Given coprime $p,q=\Theta(\ell)$ and integer $t\geq3$ is there coprime $m,n=\Theta(\ell^{t-1})$ with $(mn,pq)=1$ such that there are $\alpha_i\in\Bbb Z$ and $m'\in\Bbb Z$ with
$$\alpha_1p^{t-2}q^t+1=m'm^2$$
$$\alpha_2p^{t-1}q^{t-1}+1=m'mn$$
$$\alpha_3p^tq^{t-2}+1=m'n^2$$
where $m,n$ where $0<m'<p^{t}q^t$ holds?

There seems to be room for such $m',m,n,\alpha_i$. Such an $m'$ has to be of form $p^2q^2m''$ where $0<m''<p^{t-2}q^{t-2}$ holds.

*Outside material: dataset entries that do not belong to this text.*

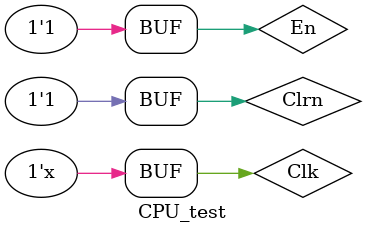
<source format=v>
`timescale 1ns / 1ps


module CPU_test;
    reg Clk,En,Clrn;
    wire[31:0] IF_ADDR,EX_R,EX_X,EX_Y;
    CPU u(Clk,En,Clrn,IF_ADDR,EX_X,EX_Y,EX_R);
    initial begin 
        Clk=0;
        Clrn=0;
        En=1;
        #10
        Clrn<=1;
    end
    always #5 Clk=~Clk;
endmodule

</source>
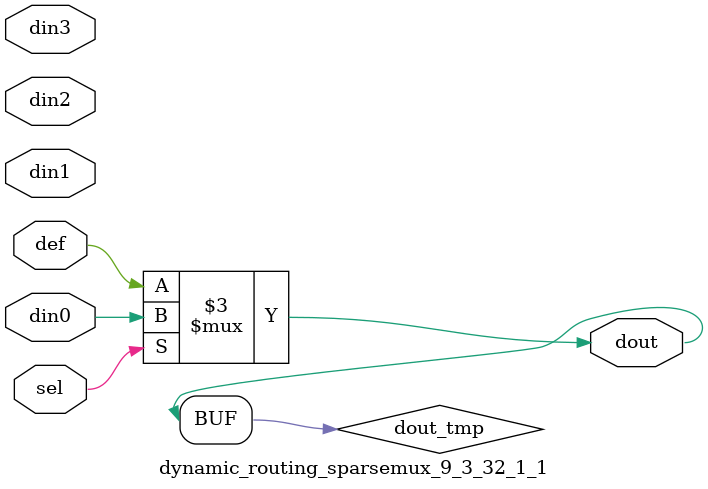
<source format=v>
`timescale 1ns / 1ps

module dynamic_routing_sparsemux_9_3_32_1_1 (din0,din1,din2,din3,def,sel,dout);

parameter din0_WIDTH = 1;

parameter din1_WIDTH = 1;

parameter din2_WIDTH = 1;

parameter din3_WIDTH = 1;

parameter def_WIDTH = 1;
parameter sel_WIDTH = 1;
parameter dout_WIDTH = 1;

parameter [sel_WIDTH-1:0] CASE0 = 1;

parameter [sel_WIDTH-1:0] CASE1 = 1;

parameter [sel_WIDTH-1:0] CASE2 = 1;

parameter [sel_WIDTH-1:0] CASE3 = 1;

parameter ID = 1;
parameter NUM_STAGE = 1;



input [din0_WIDTH-1:0] din0;

input [din1_WIDTH-1:0] din1;

input [din2_WIDTH-1:0] din2;

input [din3_WIDTH-1:0] din3;

input [def_WIDTH-1:0] def;
input [sel_WIDTH-1:0] sel;

output [dout_WIDTH-1:0] dout;



reg [dout_WIDTH-1:0] dout_tmp;


always @ (*) begin
(* parallel_case *) case (sel)
    
    CASE0 : dout_tmp = din0;
    
    CASE1 : dout_tmp = din1;
    
    CASE2 : dout_tmp = din2;
    
    CASE3 : dout_tmp = din3;
    
    default : dout_tmp = def;
endcase
end


assign dout = dout_tmp;



endmodule

</source>
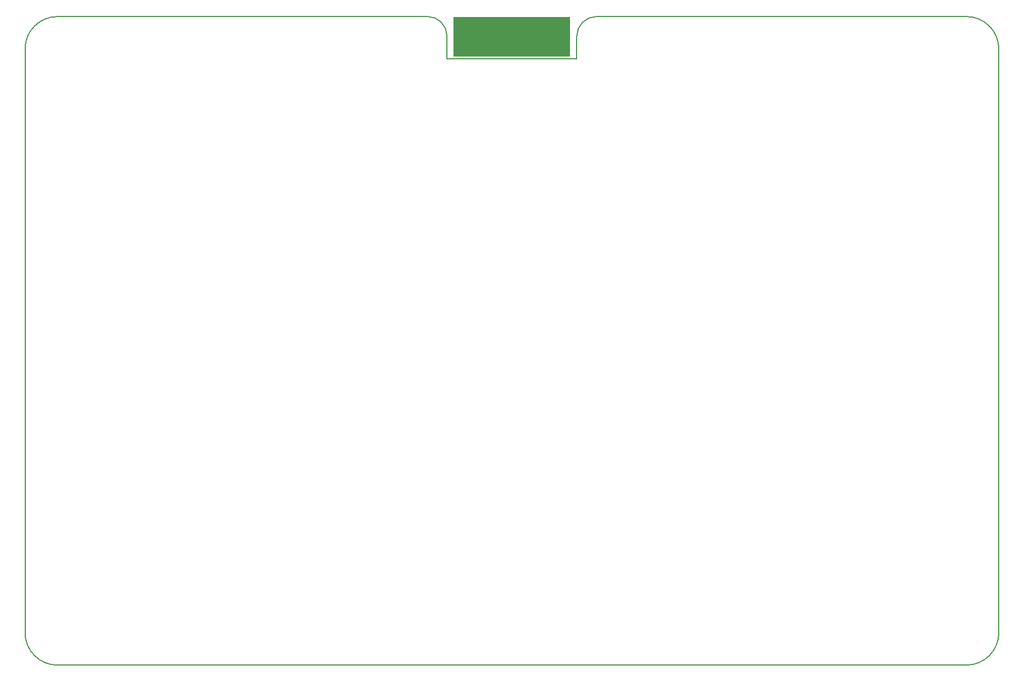
<source format=gko>
G04*
G04 #@! TF.GenerationSoftware,Altium Limited,Altium Designer,24.9.1 (31)*
G04*
G04 Layer_Color=16711935*
%FSLAX44Y44*%
%MOMM*%
G71*
G04*
G04 #@! TF.SameCoordinates,A601D634-93CA-4805-8520-E3EE879C7AED*
G04*
G04*
G04 #@! TF.FilePolarity,Positive*
G04*
G01*
G75*
%ADD15C,0.2000*%
%ADD234R,18.0000X6.1900*%
D15*
X880000Y1000000D02*
G03*
X850000Y970000I0J-30000D01*
G01*
X650000D02*
G03*
X620000Y1000000I-30000J0D01*
G01*
X0Y50000D02*
G03*
X50000Y0I50000J0D01*
G01*
X1450000Y0D02*
G03*
X1500000Y50000I0J50000D01*
G01*
Y950000D02*
G03*
X1450000Y1000000I-50000J-0D01*
G01*
X50000Y1000000D02*
G03*
X0Y950000I0J-50000D01*
G01*
X650000Y935000D02*
Y970000D01*
X50000Y1000000D02*
X620000D01*
X850000Y935000D02*
Y970000D01*
X650000Y935000D02*
X850000D01*
X880000Y1000000D02*
X1450000Y1000000D01*
X0Y50000D02*
Y950000D01*
X50000Y0D02*
X1450000D01*
X1500000Y50000D02*
Y950000D01*
D234*
X750000Y968550D02*
D03*
M02*

</source>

$\alpha_i=O(\ell^{2t})$ holds.

The expected intersection of choices is $$\frac{\mbox{# choices of }\alpha_i\times\mbox{# choices of }m',m\mbox{ and }n}{(\mbox{# of choices of resiudes modulo }p^{t-2}q^{t-2})^3}\approx\frac{\ell^{6t}\times \ell^{2t-4}\ell^{t-1}\ell^{t-1}}{\ell^{6t-6}}=\ell^{4t}\gg1.$$